News & Politics

Fauci Says Administration Feels 'Very Badly' About Africa Travel Ban, Will 'Reevaluate' the Policy

Fauci Says Administration Feels 'Very Badly' About Africa Travel Ban, Will 'Reevaluate' the Policy
AP Photo/J. Scott Applewhite, Pool

Dr. Anthony Fauci says that officials “feel bad” about slapping a travel ban on seven African countries, now that the omicron variant has been confirmed in several other countries.

Fauci explained that, at the time the travel ban was imposed, not much was known about the omicron variant and the administration felt it was better to be safe than sorry.

Related: Biden Imposes Travel Bans He Called Trump Racist for Imposing

Some nations affected by the travel ban were upset, with United Nations Secretary-General Antonio Guterres calling it “travel apartheid.”
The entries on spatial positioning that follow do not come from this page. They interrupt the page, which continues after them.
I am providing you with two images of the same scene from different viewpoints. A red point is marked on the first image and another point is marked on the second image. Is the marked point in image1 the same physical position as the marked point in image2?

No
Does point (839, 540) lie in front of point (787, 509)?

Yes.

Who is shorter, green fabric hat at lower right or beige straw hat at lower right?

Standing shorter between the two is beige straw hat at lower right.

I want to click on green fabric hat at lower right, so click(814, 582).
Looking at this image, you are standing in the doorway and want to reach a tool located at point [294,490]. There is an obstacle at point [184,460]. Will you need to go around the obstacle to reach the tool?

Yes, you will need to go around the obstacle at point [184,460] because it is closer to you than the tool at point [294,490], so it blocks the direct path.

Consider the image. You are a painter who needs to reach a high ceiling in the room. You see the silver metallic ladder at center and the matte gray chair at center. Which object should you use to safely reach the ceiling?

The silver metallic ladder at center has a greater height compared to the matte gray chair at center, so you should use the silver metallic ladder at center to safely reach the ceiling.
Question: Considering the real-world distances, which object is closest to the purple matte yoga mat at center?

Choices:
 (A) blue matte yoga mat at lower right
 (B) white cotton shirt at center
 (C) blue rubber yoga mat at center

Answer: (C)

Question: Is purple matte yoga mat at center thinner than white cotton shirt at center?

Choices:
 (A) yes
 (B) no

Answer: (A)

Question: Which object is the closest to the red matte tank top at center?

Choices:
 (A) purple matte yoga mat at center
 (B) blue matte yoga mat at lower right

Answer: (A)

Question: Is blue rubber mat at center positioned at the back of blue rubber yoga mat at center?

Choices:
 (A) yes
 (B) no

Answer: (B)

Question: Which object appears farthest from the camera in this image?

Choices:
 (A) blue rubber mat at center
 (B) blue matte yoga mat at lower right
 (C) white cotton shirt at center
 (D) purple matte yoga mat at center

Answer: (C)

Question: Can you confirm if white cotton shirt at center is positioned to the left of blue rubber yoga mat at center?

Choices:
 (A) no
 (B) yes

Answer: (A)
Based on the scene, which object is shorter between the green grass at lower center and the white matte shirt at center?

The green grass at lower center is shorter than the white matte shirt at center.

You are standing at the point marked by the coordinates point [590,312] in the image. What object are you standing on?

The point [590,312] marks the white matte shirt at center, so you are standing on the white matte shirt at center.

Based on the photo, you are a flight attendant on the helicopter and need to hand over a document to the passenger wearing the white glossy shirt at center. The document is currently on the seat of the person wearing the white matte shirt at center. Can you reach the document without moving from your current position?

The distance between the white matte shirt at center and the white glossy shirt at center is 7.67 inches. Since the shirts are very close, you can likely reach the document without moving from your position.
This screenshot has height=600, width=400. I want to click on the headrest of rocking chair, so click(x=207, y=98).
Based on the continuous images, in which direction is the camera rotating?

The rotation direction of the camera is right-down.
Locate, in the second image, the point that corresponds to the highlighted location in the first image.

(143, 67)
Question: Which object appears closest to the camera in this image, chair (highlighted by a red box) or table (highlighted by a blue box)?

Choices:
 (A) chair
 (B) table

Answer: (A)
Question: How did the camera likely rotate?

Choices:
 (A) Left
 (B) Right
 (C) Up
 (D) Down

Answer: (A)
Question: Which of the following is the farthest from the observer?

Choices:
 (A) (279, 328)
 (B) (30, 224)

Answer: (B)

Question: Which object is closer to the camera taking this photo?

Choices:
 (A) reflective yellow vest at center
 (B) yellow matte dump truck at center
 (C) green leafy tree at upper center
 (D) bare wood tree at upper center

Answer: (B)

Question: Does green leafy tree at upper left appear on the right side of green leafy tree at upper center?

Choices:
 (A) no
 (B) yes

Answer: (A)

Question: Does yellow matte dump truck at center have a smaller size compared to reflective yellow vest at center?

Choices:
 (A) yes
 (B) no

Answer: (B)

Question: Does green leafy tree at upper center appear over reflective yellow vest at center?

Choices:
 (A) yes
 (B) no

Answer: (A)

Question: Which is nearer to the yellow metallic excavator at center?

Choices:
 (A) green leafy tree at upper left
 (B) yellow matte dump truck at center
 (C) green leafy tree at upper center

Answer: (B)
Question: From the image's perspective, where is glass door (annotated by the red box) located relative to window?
But Fauci now says that with “more information,” the travel ban will be lifted in a “reasonable period of time.”

Fox News:

“That ban was done at a time when we were really in the dark – we had no idea about what was going on, except that there had been an explosion of cases of omicron in South Africa,” Fauci said on “State of the Union.” “So when the ban was put on, it was to give us time to figure out what was going on.”

“Now that we have more and more information about cases in our own country and worldwide, we’re looking at that very carefully on a daily basis,” Fauci continued. “Hopefully, we’ll be able to lift that ban in a quite reasonable period of time.”

Fauci added that officials felt “very badly” about the “hardship” the travel ban may have created for the southern African countries.

In fact, the African countries are livid at the west for singling them out, when some of the countries included in the ban have not had a single case of the omicron variant.


“We are all concerned about the new Covid variant and owe South Africa’s scientists our thanks for identifying it before anyone else did,” Malawi’s President Lazarus Chakwera said in a Facebook post on Sunday. “But the unilateral travel bans now imposed on [Southern African Development Community] countries by the UK, EU, US, Australia, and others are uncalled for. Covid measures must be based on science, not Afrophobia.”

Biden’s travel ban was a classic move by a president who wants to be seen as “doing something about the problem.” It doesn’t have to make sense. It doesn’t have to be necessary. As long as Biden’s PR people can spin the action as addressing the arrival of the omicron variant in the United States, it’s a plus for Biden.

“It’s deeply concerning to me that those countries are now being penalized by others for doing the right thing. We call on all countries to take rational, proportional risk reduction measures in keeping with international health regulations,” WHO Director-General Tedros Adhanom Ghebreyesus said in his opening remarks at a WHO briefing Wednesday.

Biden is less concerned with “rational, proportional risk reduction” and more with how his policies score with focus groups.

Indeed, the notion that the spread of the omicron variant could have been stopped is ludicrous. It can be 14 days before symptoms present themselves. Think where you were two weeks ago and everywhere you’ve been until now. How many people did you come in contact with?

When a person can be in New York for breakfast and Tokyo at dinnertime, there is little chance of containing a virus that’s as contagious as the omicron variant.